En parallèle, une vague de cyberattaques ciblent spécifiquement les systèmes de communication militaires, cherchant à suivre les mouvements du personnel américain déployé dans la région. Ces opérations surviennent dans un contexte de riposte iranienne, incluant des frappes de missile et de drones.

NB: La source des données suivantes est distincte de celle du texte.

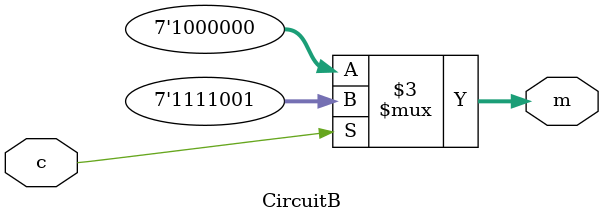
<source format=v>
module CircuitB(c, m);
    input c;
    output reg [6:0] m;

    always @(*) begin
        m = (c == 0) ? 7'b1000000 : 7'b1111001;
    end
endmodule
</source>
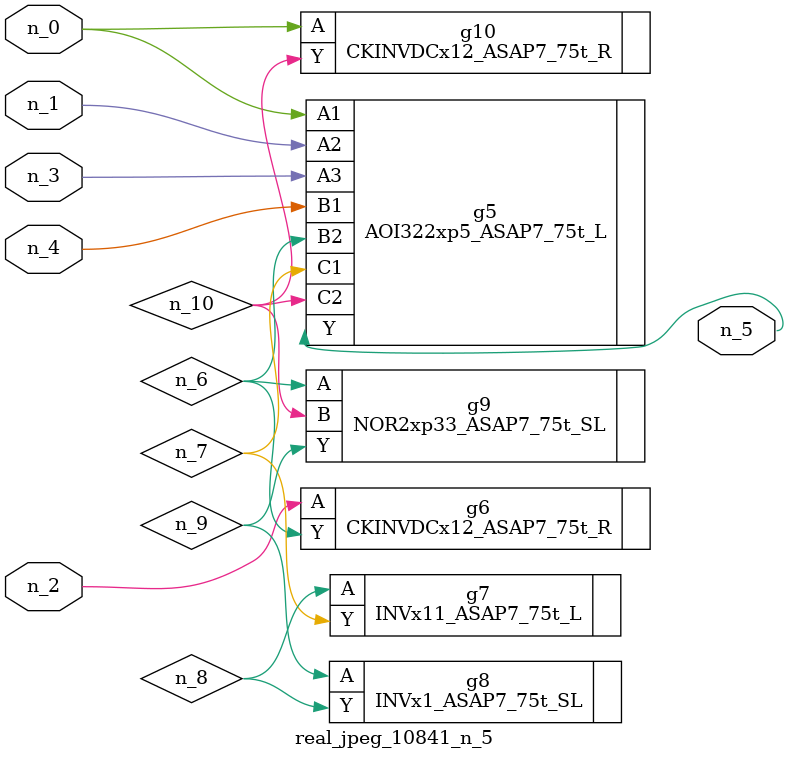
<source format=v>
module real_jpeg_10841_n_5 (n_4, n_0, n_1, n_2, n_3, n_5);

input n_4;
input n_0;
input n_1;
input n_2;
input n_3;

output n_5;

wire n_8;
wire n_6;
wire n_7;
wire n_10;
wire n_9;

AOI322xp5_ASAP7_75t_L g5 ( 
.A1(n_0),
.A2(n_1),
.A3(n_3),
.B1(n_4),
.B2(n_6),
.C1(n_7),
.C2(n_10),
.Y(n_5)
);

CKINVDCx12_ASAP7_75t_R g10 ( 
.A(n_0),
.Y(n_10)
);

CKINVDCx12_ASAP7_75t_R g6 ( 
.A(n_2),
.Y(n_6)
);

NOR2xp33_ASAP7_75t_SL g9 ( 
.A(n_6),
.B(n_10),
.Y(n_9)
);

INVx11_ASAP7_75t_L g7 ( 
.A(n_8),
.Y(n_7)
);

INVx1_ASAP7_75t_SL g8 ( 
.A(n_9),
.Y(n_8)
);


endmodule
</source>
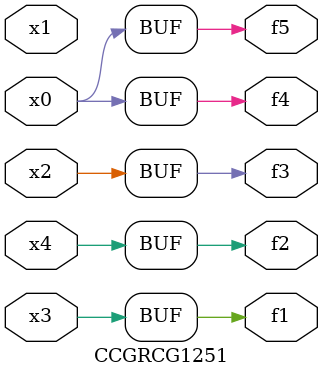
<source format=v>
module CCGRCG1251(
	input x0, x1, x2, x3, x4,
	output f1, f2, f3, f4, f5
);
	assign f1 = x3;
	assign f2 = x4;
	assign f3 = x2;
	assign f4 = x0;
	assign f5 = x0;
endmodule

</source>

Les experts estiment que l'objectif stratégique de ces cyberattaques est de géolocaliser les soldats américains afin d'affiner les frappes. Selon le Financial Times, les requêtes de localisation, connues sous le nom de "pings SS7", ont été récemment bloquées par des opérateurs télécoms locaux, révélant l'intensité de cette campagne de géolocalisation.
Géolocalisation en temps réel
Des analyses indiquent que l'Iran a pu exploiter des accords d'itinérance pour suivre des militaires. Nikita Shah, spécialiste en cybersécurité, a déclaré au New York Times que cette évolution des capacités de cyberguerre est significative. "L'Iran montre une grande créativité dans ses méthodes de guerre numérique", a-t-elle observé.
Gary Miller de Citizen Lab a confirmé que l'Iran a manifestement les moyens d'accéder à des données de géolocalisation en temps réel, renforçant le besoin d'une meilleure protection des militaires américains. En mai, plusieurs élus, dont le sénateur Ron Wyden, ont appelé le Département de la Défense à renforcer la sécurité des personnels contre ces menaces.
Wyden a également mis en garde sur le risque que des adversaires étrangers exploitent les données de localisation pour cibler les militaires américains, une première en temps de conflit. Ce phénomène illustre l'évolution des cybermenaces actuelles, où la géolocalisation devient un outil stratégique dans l'escalade de tensions internationales.